Alice Cooper was born Vincent Damon Furnier. He was named after his uncle, Vincent Collier Furnier, and the writer Damon Runyon.
In 1964, 16-year-old Furnier was eager to participate in the local annual Letterman's talent show, so he gathered four fellow cross-country teammates to form a group for the show: Glen Buxton, Dennis Dunaway, John Tatum and John Speer. They named themselves the Earwigs.
They soon renamed themselves The Spiders, featuring Furnier on vocals, Buxton on lead guitar, Tatum on rhythm guitar, Dunaway on bass guitar, and Speer on drums. By 1967, the band had begun to make regular road trips to Los Angeles to play shows. They soon renamed themselves Nazz and released the single "Wonder Who's Lovin' Her Now", backed with future Alice Cooper track "Lay Down and Die, Goodbye". By the end of the year, the band had relocated to Los Angeles.

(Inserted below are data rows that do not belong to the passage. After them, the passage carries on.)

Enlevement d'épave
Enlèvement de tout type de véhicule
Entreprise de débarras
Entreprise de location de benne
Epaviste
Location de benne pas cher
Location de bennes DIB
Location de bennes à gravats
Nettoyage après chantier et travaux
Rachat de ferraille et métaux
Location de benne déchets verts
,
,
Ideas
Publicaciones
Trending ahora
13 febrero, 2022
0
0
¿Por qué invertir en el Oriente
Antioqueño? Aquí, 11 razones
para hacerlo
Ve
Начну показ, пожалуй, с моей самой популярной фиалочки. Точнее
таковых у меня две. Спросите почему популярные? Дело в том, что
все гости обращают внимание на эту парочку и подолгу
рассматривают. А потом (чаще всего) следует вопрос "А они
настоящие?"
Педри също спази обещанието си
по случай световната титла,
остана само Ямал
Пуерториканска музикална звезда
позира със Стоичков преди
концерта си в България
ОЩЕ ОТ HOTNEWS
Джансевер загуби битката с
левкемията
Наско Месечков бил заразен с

In 1968, the band learned that Todd Rundgren also had a band called Nazz, and found themselves in need of another stage name. The band adopts a new name: "Alice Cooper"

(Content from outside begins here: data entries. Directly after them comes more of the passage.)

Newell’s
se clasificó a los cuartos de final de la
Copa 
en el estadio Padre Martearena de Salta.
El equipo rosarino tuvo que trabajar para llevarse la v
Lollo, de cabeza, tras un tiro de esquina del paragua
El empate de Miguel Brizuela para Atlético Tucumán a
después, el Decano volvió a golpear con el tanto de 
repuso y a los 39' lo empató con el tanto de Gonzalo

The legend is that the name "Alice Cooper" came from a session with a Ouija board, largely chosen because it sounded innocuous and wholesome, in humorous contrast to the band's image and music. However, in an interview with Mark Radcliffe on the Radcliffe and Maconie show on BBC Radio 2 on 30 November 2009, Alice described the incident with the ouija board as an urban legend: "We literally got that whole story about the witch thing the way you guys got it. It was like just pure urban legend. I heard about the witch thing probably the same day you did, but it was a great story." "Alice Cooper" was a character on Mayberry R.F.D. (played by Alice Ghostley) at the time, probably coincidentally. Eventually Furnier adopted this stage name as his own. Furnier, now known as Alice Cooper, later stated that the name change was one of his most important and successful career moves.